The answer is very simple: If mime is played by bad mimes, the public hates it. If it is played by good mimes, the public likes it. There are bad mimes, and there are good mimes, just as there are great dancers and there are mediocre dancers. Dance has attained a certain perfection. Music has attained perfection. Opera is a great art form, because it has a tradition of 500 years. But mime as a contemporary art form is very young still. Yes, it has roots in the ancient Greeks, the Romans, the 19th-century traditions and the English music hall, but mime is ephemeral. Except as a history of words, we haven’t really seen the traditions of mime. We don’t truly know how Deburau or Joseph Grimaldi performed on stage. We have to reconstruct their performances in our minds. Chaplin was the first, through the cinema, to make mime present in style, which is why he had a great influence in my life. Buster Keaton, too, as well as Laurel and Hardy.

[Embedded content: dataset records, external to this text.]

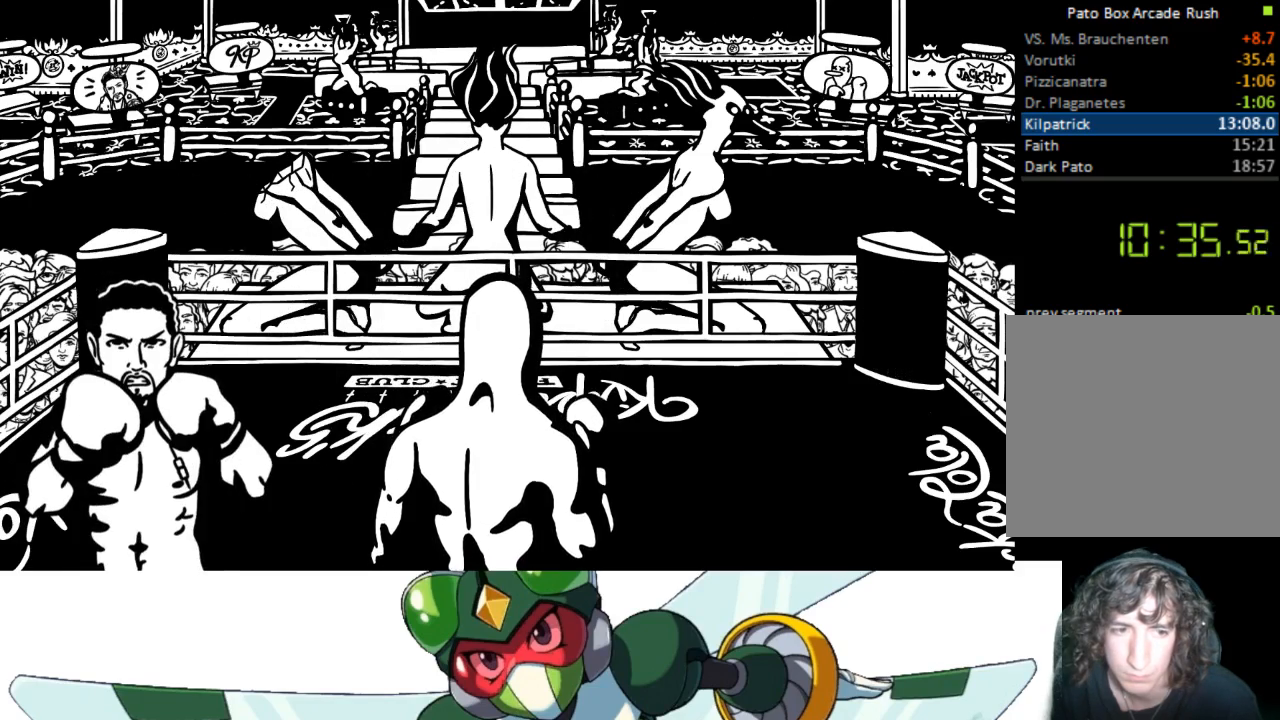
{"buttons": ["DPAD_DOWN"], "events": [[367, "DPAD_DOWN", "down"]]}
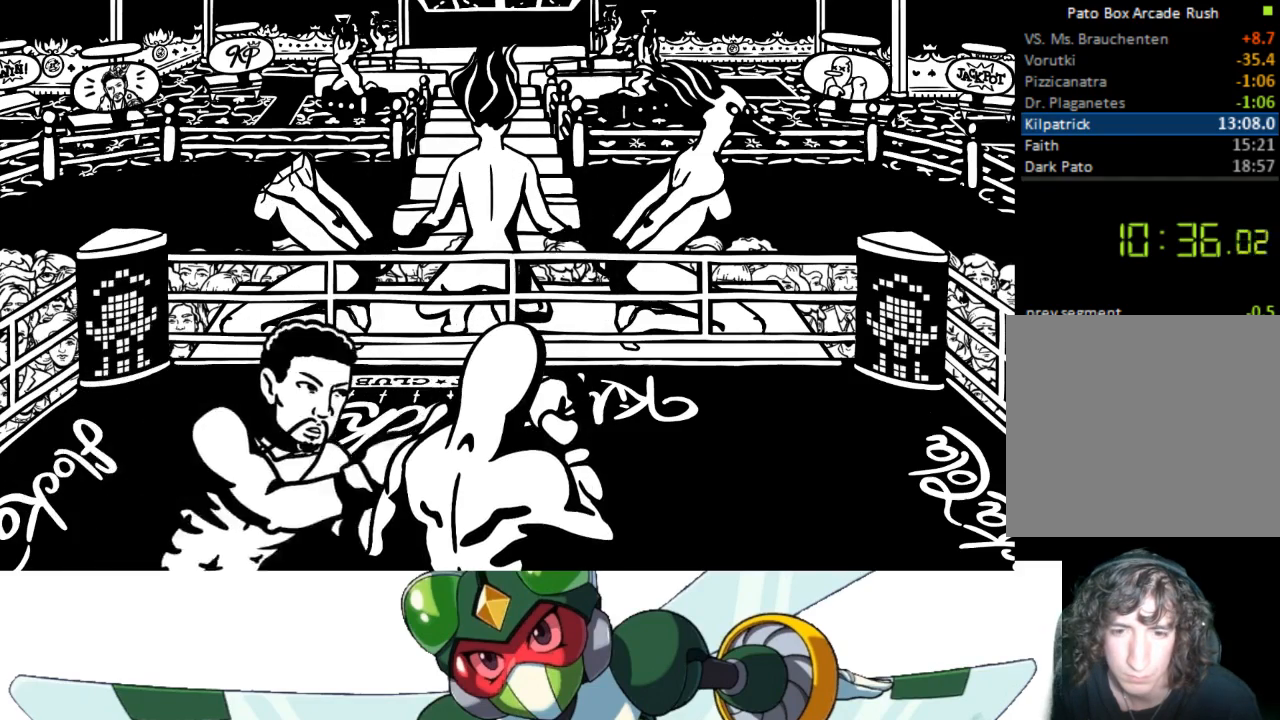
{"buttons": [], "events": [[267, "DPAD_DOWN", "up"]]}
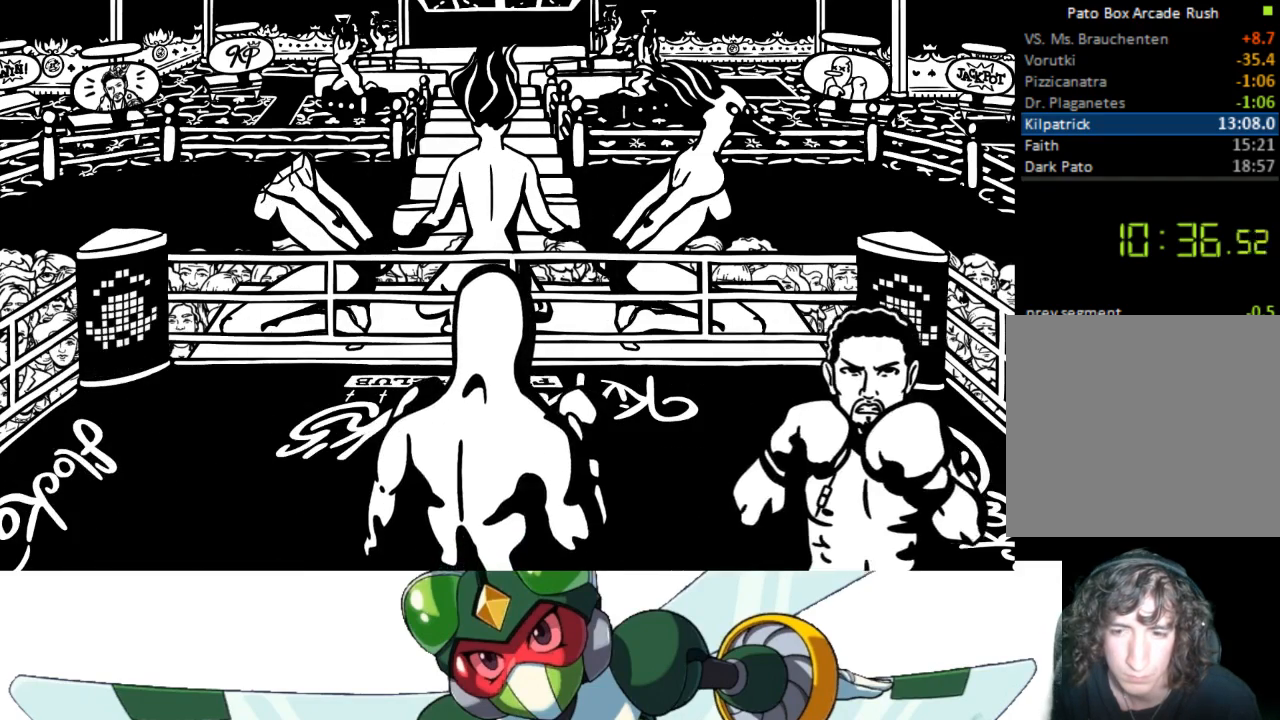
{"buttons": [], "events": [[67, "DPAD_DOWN", "down"], [367, "DPAD_DOWN", "up"]]}
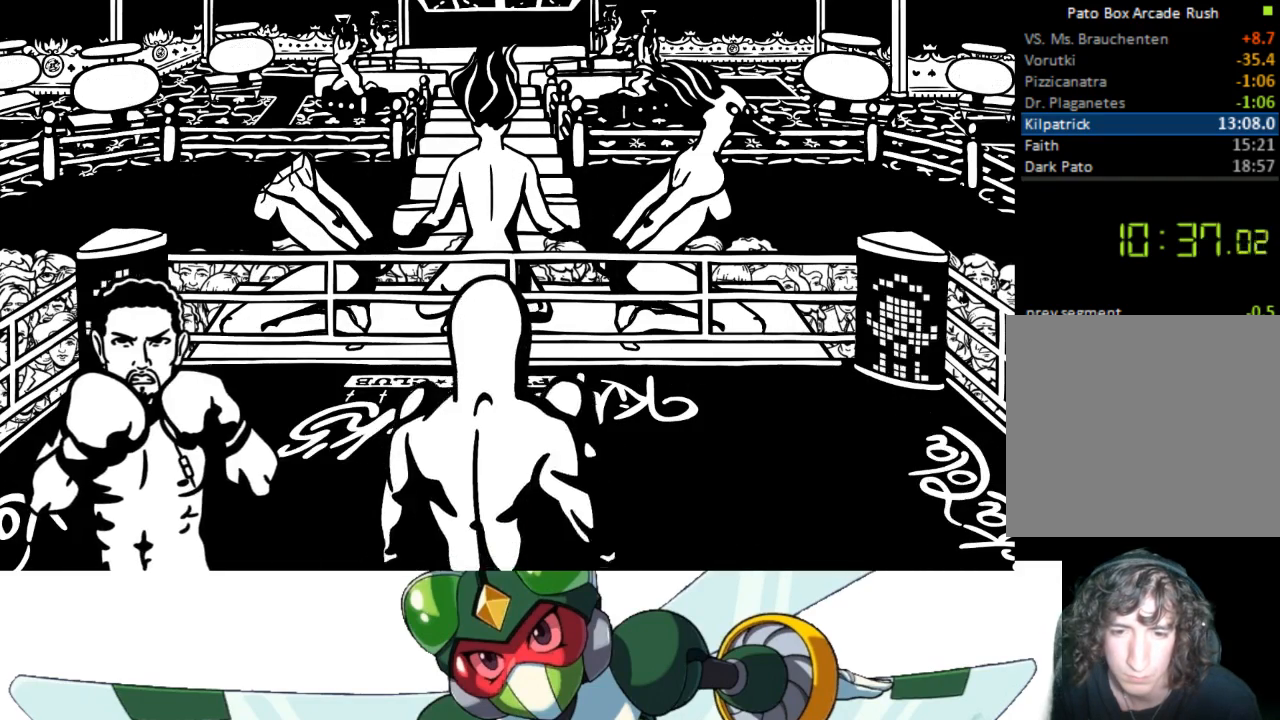
{"buttons": [], "events": [[133, "DPAD_DOWN", "down"], [467, "DPAD_DOWN", "up"]]}
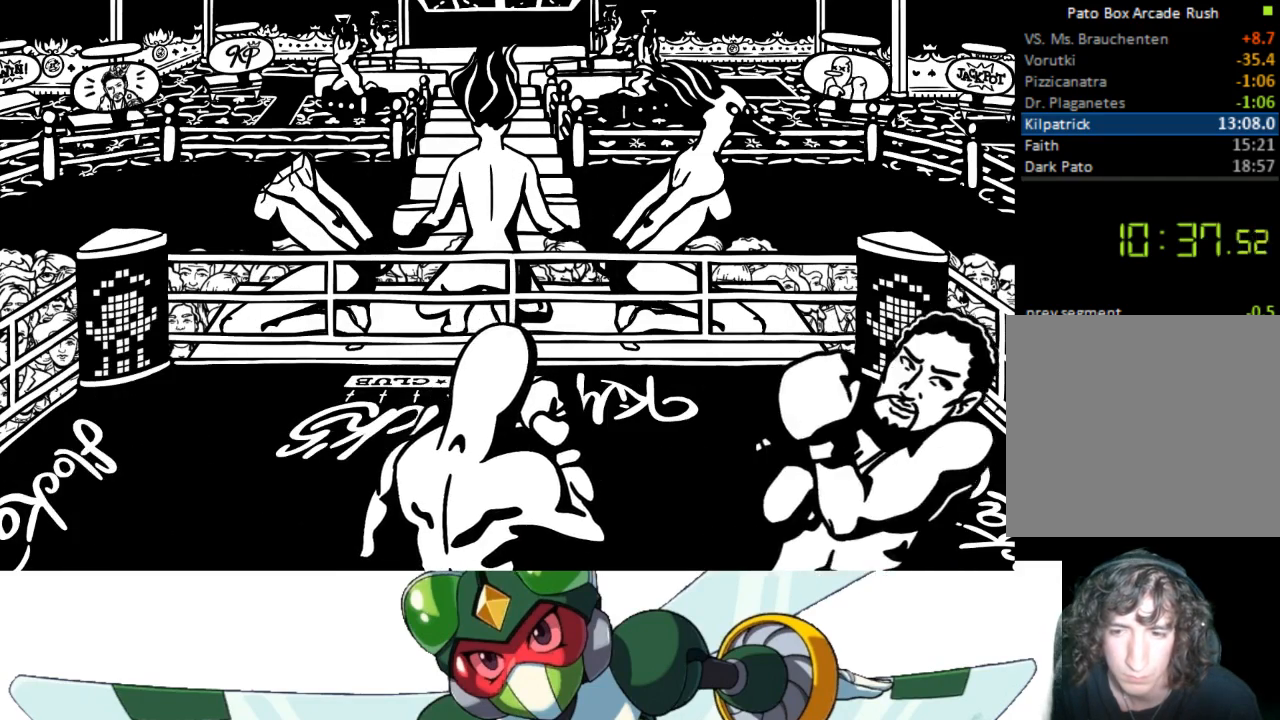
{"buttons": ["CIRCLE", "TRIANGLE", "DPAD_UP"], "events": [[133, "DPAD_UP", "down"], [400, "CIRCLE", "down"], [433, "TRIANGLE", "down"]]}
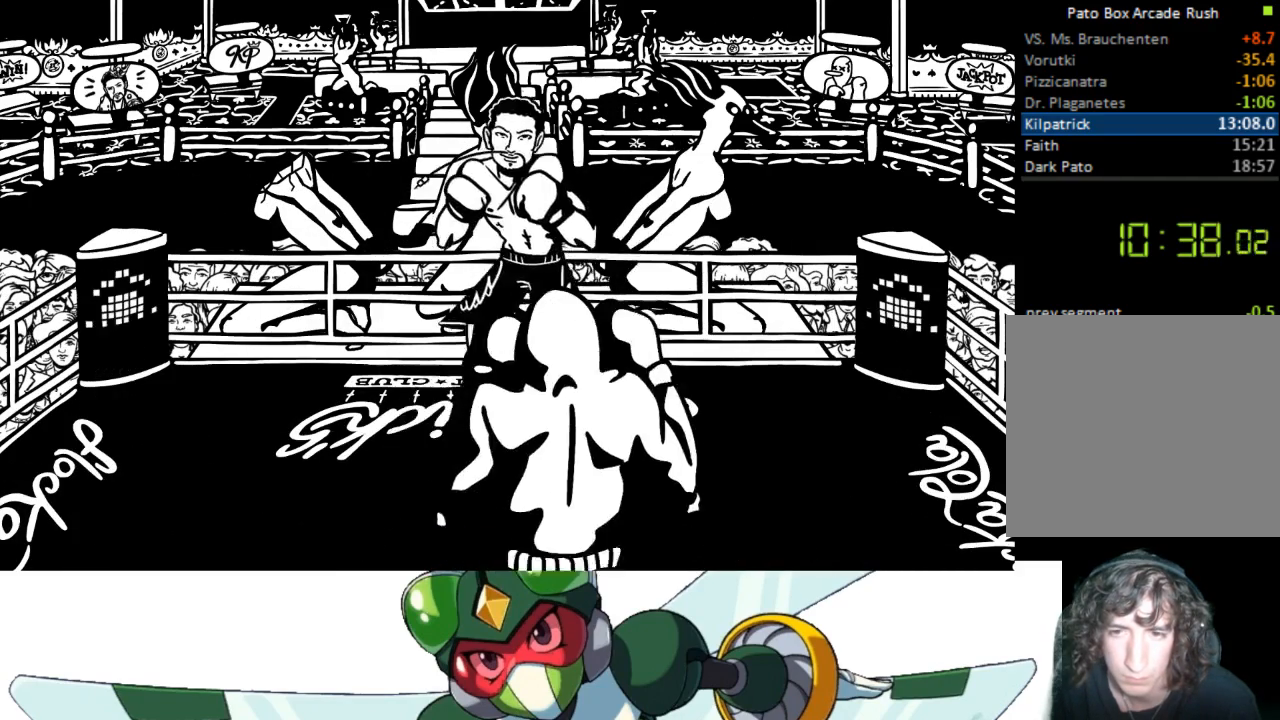
{"buttons": ["DPAD_UP"], "events": [[33, "CIRCLE", "up"], [100, "TRIANGLE", "up"], [333, "CROSS", "down"], [367, "SQUARE", "down"], [433, "CROSS", "up"], [500, "SQUARE", "up"]]}
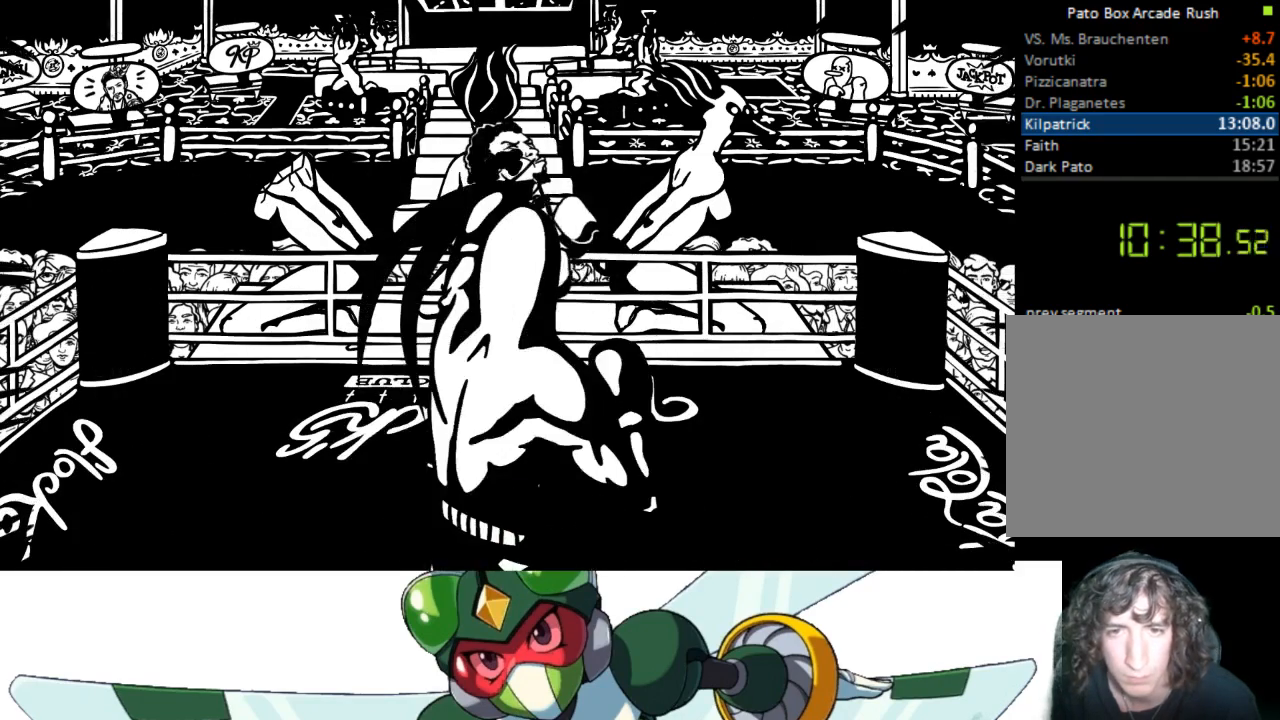
{"buttons": ["DPAD_UP"], "events": [[233, "CIRCLE", "down"], [267, "TRIANGLE", "down"], [367, "CIRCLE", "up"], [433, "TRIANGLE", "up"]]}
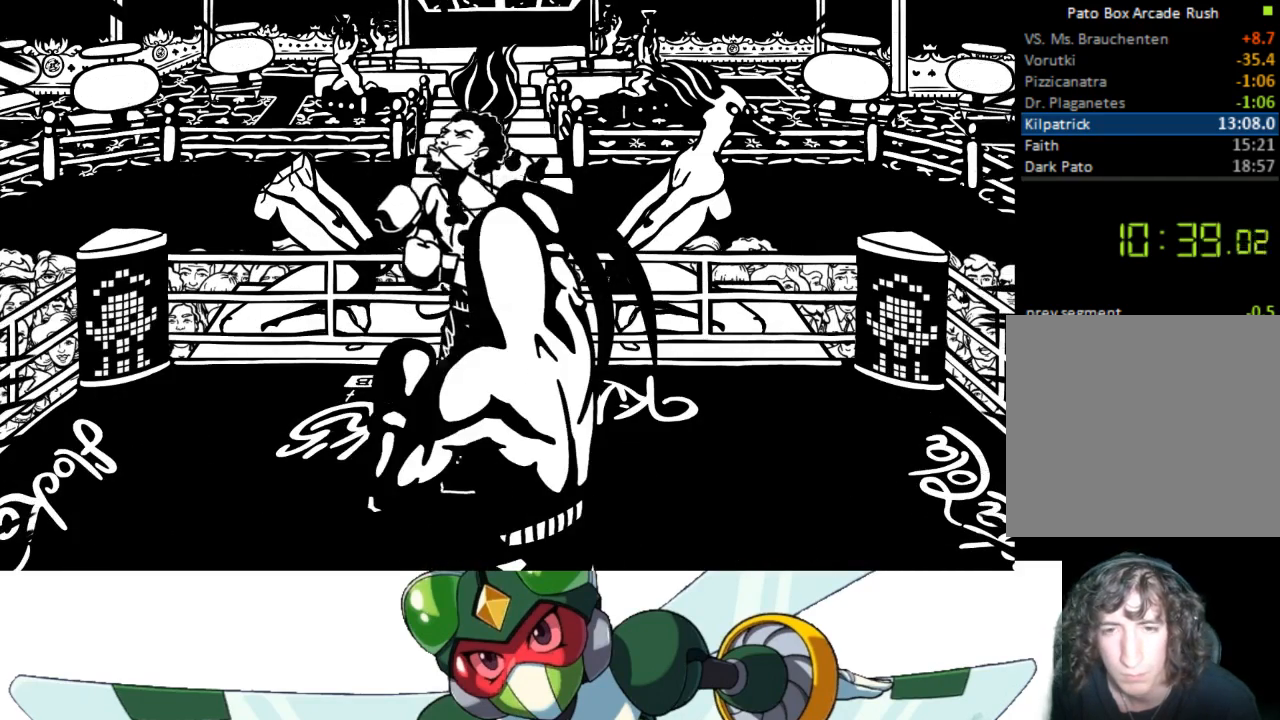
{"buttons": [], "events": [[133, "CROSS", "down"], [167, "SQUARE", "down"], [267, "CROSS", "up"], [333, "SQUARE", "up"], [433, "DPAD_UP", "up"]]}
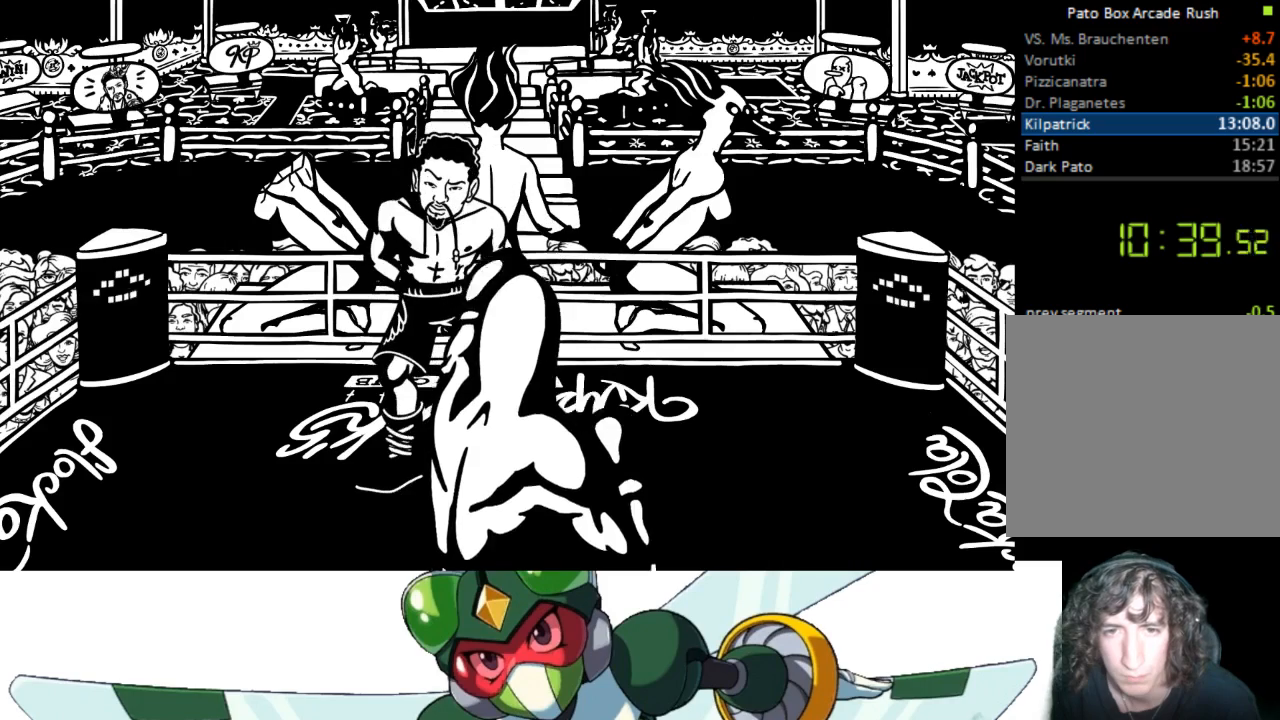
{"buttons": ["DPAD_DOWN"], "events": [[500, "DPAD_DOWN", "down"]]}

My art form has influenced the younger generations. When I arrived in America in 1955, I saw everywhere a pattern of speech, drama and dance. Today in almost all universities you see workshops in mime taught by the students who have worked with me in France, come back to America and formed their own companies. In Paris, the Théâtre du Soleil has integrated actors who worked in my school. There can never be another Bip. There will never be another Chaplin. There will never be another Keaton. But inspiration has helped very much to develop the art form. The inspiration of Marcel Marceau is different from the inspiration of Chaplin. Many actors who came out of my school are not Marcel Marceau imitators. But they understood that I created dramatic mime which makes it possible for them to become their own authors. This is a real legacy. Nobody imitates Marcel Marceau. Actors need to train in mime so they can create their own theatre. The art form becomes strong when the mime learns the grammar from the masters. The richer the grammar, the more the imagination follows the dramatic art form and the curiosity of the body. If they have no grammar but have only talent, they can never truly become mimes.